2.4. Statistical Analysis

All statistical analyses were conducted using R version 4.0.3. We fit linear mixed-effects models using the LME function of the “NLME” package [38] to analyze the differences in phenotypic plasticity between native and invasive plants under different environmental conditions. We defined initial height, leaf number, SLA, total biomass, RMF, and LMF as the response variables, and we defined water and plant origin (invasive or native species), nutrients and plant origin, and light and plant origin as fixed effects in the models for all three treatments. Because the initial state of the plants may have contributed to differences in the final data results, we added initial height as a covariable in the model. To account for the non-independence of individuals of the same plant species and for phylogenetic non-independence of related species, we included the identity of the target species and its corresponding family as random factors in all the models. We also tested the response of different variables to the environmental changes. In general, the response of the species was consistent across the groups. To meet the assumption of normality, we checked the distribution of the data and transformed it if the data did not fit the normal distribution. When analyzing the nutrient treatment results, plant height and SLA were ln-transformed, total biomass was square-root transformed, and RMF and LMF were cube-root transformed. When analyzing the water treatment results, the height, SLA, RMF, and LMF were ln-transformed. When analyzing the light treatment results, the SLA, total biomass, and RMF were ln-transformed.

3. Results

3.1. Trait Responses to Nutrient Treatment

Plants receiving high-nutrient treatment had increased total biomass and height (Table 2, Figure 2). The effects of nutrients on total biomass and height did not differ with plant origin (Table 2). High-nutrient treatment significantly decreased the RMF (Table 2, Figure 2c) but significantly elevated the LMF (Table 2, Figure 2d). The effect of nutrients on the LMF varied significantly with plant origin. High nutrient levels increased the LMF of the invasive plants by 19.56% but only increased the LMF of the native plants by 13.86% in the experiment (Figure 2d). High-nutrient treatment did not affect the leaf number (Table 2, Figure 2e) or the SLA (Table 2, Figure 2f).

3.2. Trait Responses to Water Treatment

The responses of the total biomass to water varied significantly with plant origin (Table 2). High water content increased the total biomass of invasive and native plants by 38.22% and 43.15%, respectively (Table 2, Figure 3a). In addition, high water content significantly increased plant height (Table 2, Figure 3b). The effect of water on plant height did not differ with plant origin (Table 2). High-water treatment did not affect RMF (Table 2, Figure 3c) or LMF (Table 2, Figure 3d). The effect of water on leaf number varied significantly with plant origin (Table 2), where the high-water treatment increased the leaf number in invasive and native plants by 46.21% and 64.08%, respectively (Figure 3e). High water significantly increased SLA, but the magnitude of this effect did not differ according to plant origin (Table 2, Figure 3f).

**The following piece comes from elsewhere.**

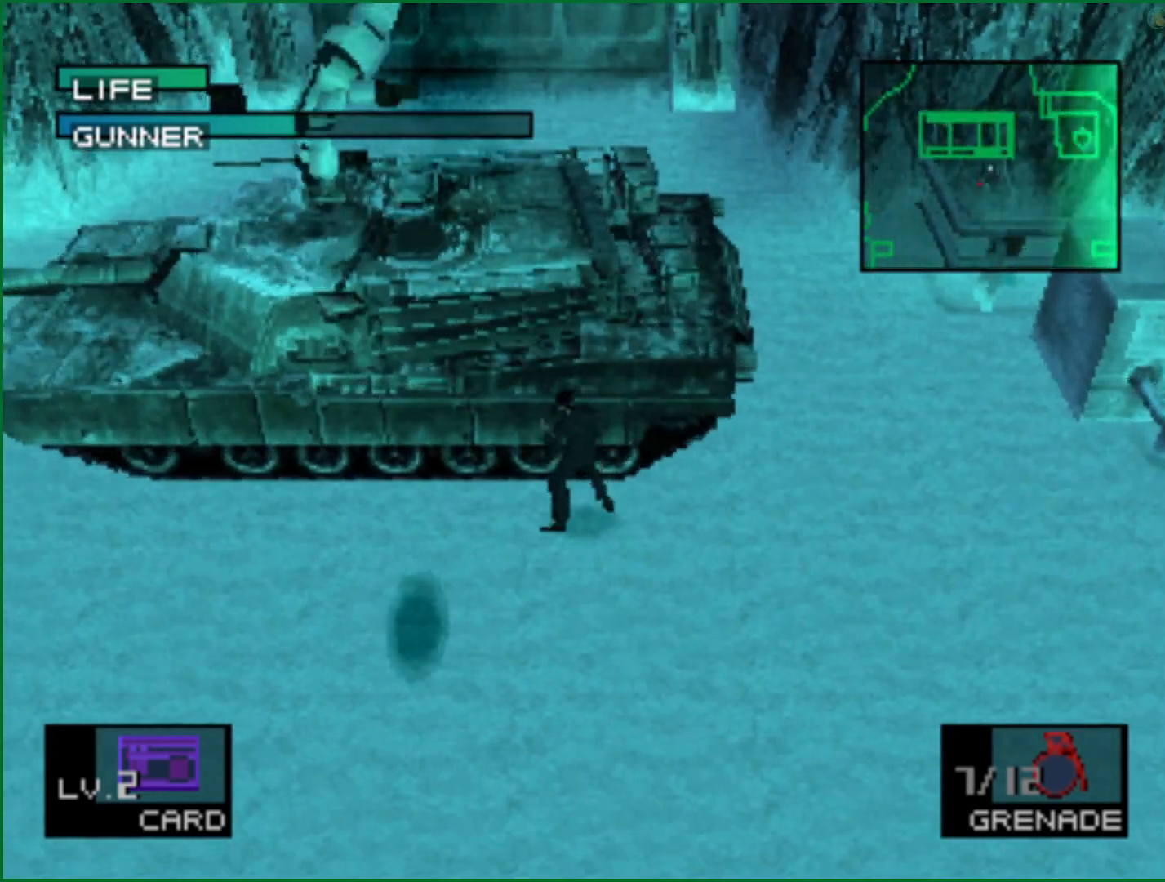
{"buttons": ["TRIANGLE", "DPAD_RIGHT"], "left_stick": "center", "right_stick": "center", "events": [[167, "TRIANGLE", "down"], [433, "DPAD_RIGHT", "down"]]}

3.3. Trait Responses to Light Treatment

Total biomass (Table 2, Figure 4a) and height (Table 2, Figure 4b) under shaded conditions were significantly lower than those under ambient light. The responses of total biomass and height to light did not vary with plant origin (Table 2). Yet, the effects of light on the RMF varied significantly with plant origin (Table 2, Figure 4c). Shading decreased the RMF of invasive plants by 1.48% and that of native plants by 0.36% (Table 2, Figure 4c). Shading did not affect the LMF (Figure 4d). Shading significantly decreased the leaf number (Table 2, Figure 4e). However, the effect of light on the leaf number did not vary with plant origin (Table 2). Shading significantly elevated the SLA, and the effect differed significantly with plant origin (Table 2, Figure 4f). Shading significantly increased the SLA of the invasive and native plants by 51.71% and 61.34%, respectively (Figure 4f).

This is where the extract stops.